Au Maroc comme en France, des journalistes mis sous surveillance avec le logiciel Pegasus

 

Depuis la révélation par Amnesty International, en 2020, de l’infection du téléphone du journaliste marocain d’investigation Omar Radi par le logiciel espion Pegasus, les journalistes marocains indépendants se doutaient bien qu’ils pouvaient être ciblés, eux aussi, par le puissant programme de surveillance commercialisé par l’entreprise israélienne NSO Group.

Les listes de numéros de téléphone sélectionnés comme des cibles potentielles dans l’outil de NSO par plusieurs de ses clients, que l’organisation Forbidden Stories et Amnesty International ont partagées avec dix-sept rédactions, dont Le Monde, confirment qu’un service de sécurité marocain a utilisé Pegasus pour viser, de manière systématique, des journalistes critiques du pouvoir, et des dirigeants des grandes rédactions du pays.

Le numéro de Taoufik Bouachrine, directeur du journal Akhbar Al-Yaoum, qui purge actuellement une peine de quinze ans de prison pour viol, au terme d’un procès dénoncé comme entièrement politique par ses soutiens, a ainsi été entré comme cible potentielle dans le logiciel espion de NSO, ainsi que celui de sa femme. Les numéros d’au moins cinq des plaignantes dont les témoignages ont été utilisés contre lui durant son procès figurent également parmi les cibles potentielles de Pegasus. Une partie des quinze témoins à charge s’étaient rétractés avant le procès, affirmant avoir été contraintes par la police de produire de faux témoignages. Les numéros d’au moins deux plaignantes se trouvant dans ce cas ont été sélectionnés dans l’outil.

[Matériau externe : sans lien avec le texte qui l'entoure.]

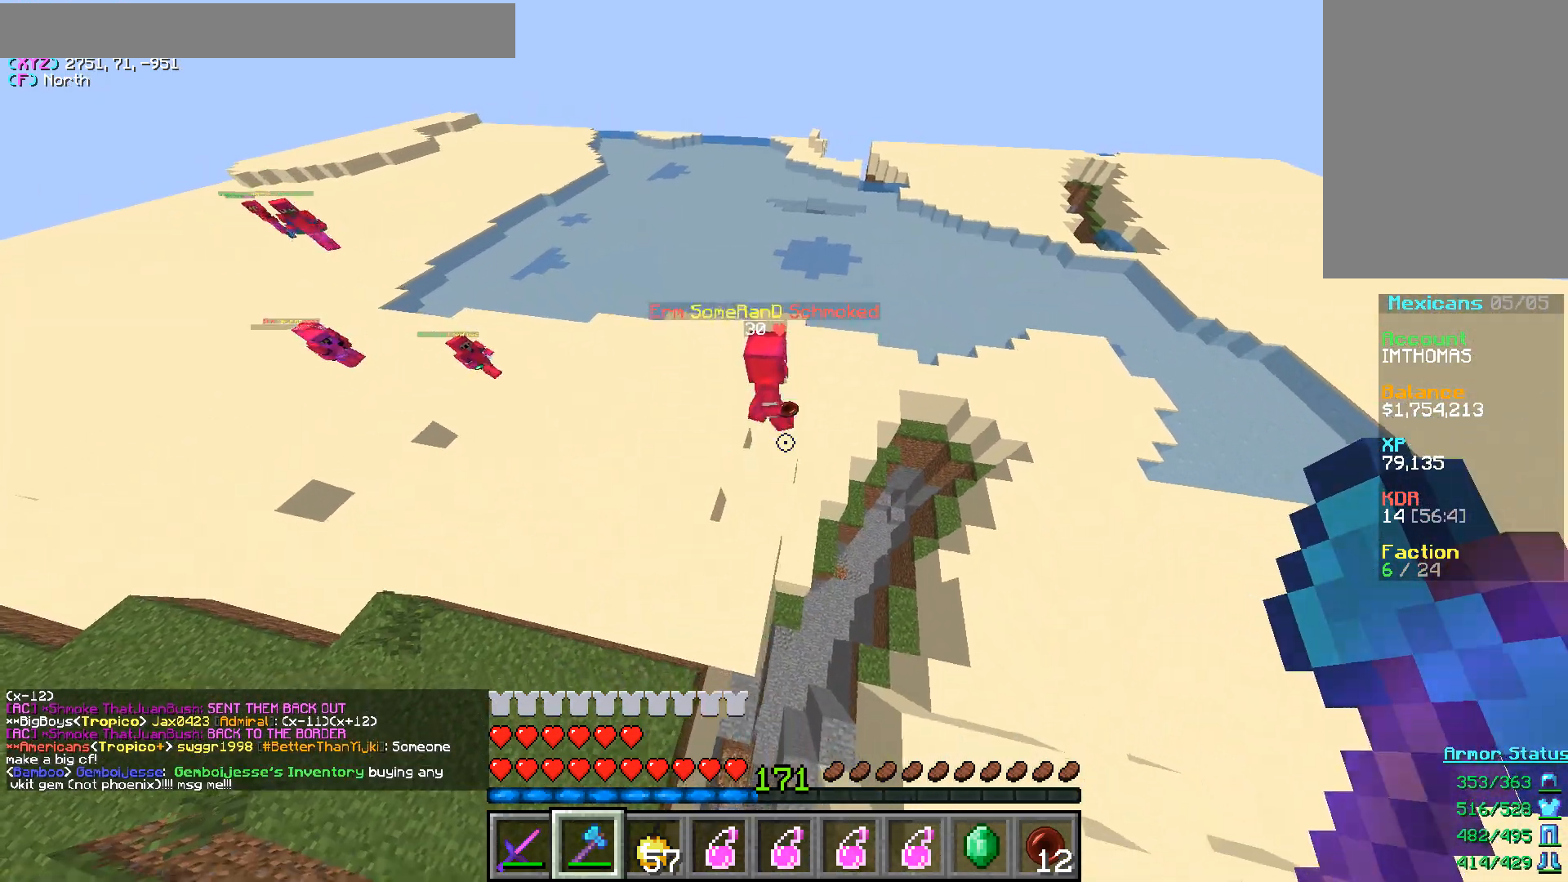
{"keys": ["w"], "mouse": [], "events": [[67, "a", "down"], [100, "d", "up"], [200, "a", "up"], [433, "w", "down"]]}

Le journaliste d’investigation Omar Radi, devant le tribunal de Casablanca, au Maroc, le 12 mars 2020.

 

Au-delà des cas précis d’Omar Radi et de Taoufik Bouachrine, ce sont tous les patrons de médias indépendants, ou presque, qui semblent avoir intéressé les services de renseignement marocains. Parmi leurs cibles potentielles, on trouve ainsi un des fondateurs du Desk, Ali Amar, ou celui du site Badil, Hamid El-Mahdaoui, condamné à trois ans de prison en 2018 pour sa « participation » au mouvement social du Rif, sévèrement réprimé. Les espions marocains ont également sélectionné pour surveillance potentielle un téléphone utilisé par Omar Brouksy, ancien correspondant de l’Agence France-Presse et auteur de deux livres critiques sur Mohammed VI et les relations franco-marocaines, Mohammed VI. Derrière les masques (éditions Nouveau Monde, 2014) et La République de Sa Majesté. France-Maroc, liaisons dangereuses (éditions Nouveau Monde, 2017), tous deux interdits de vente au Maroc.

Notifié qu’il avait été une cible potentielle par Le Monde, le journaliste espagnol Ignacio Cembrero (Orient XXI) explique qu’il n’est « malheureusement pas étonné ». Il raconte qu’en juin un journal marocain a publié des informations issues d’une conversation WhatsApp qu’il avait tenue avec deux personnes, et dont il n’avait parlé à personne.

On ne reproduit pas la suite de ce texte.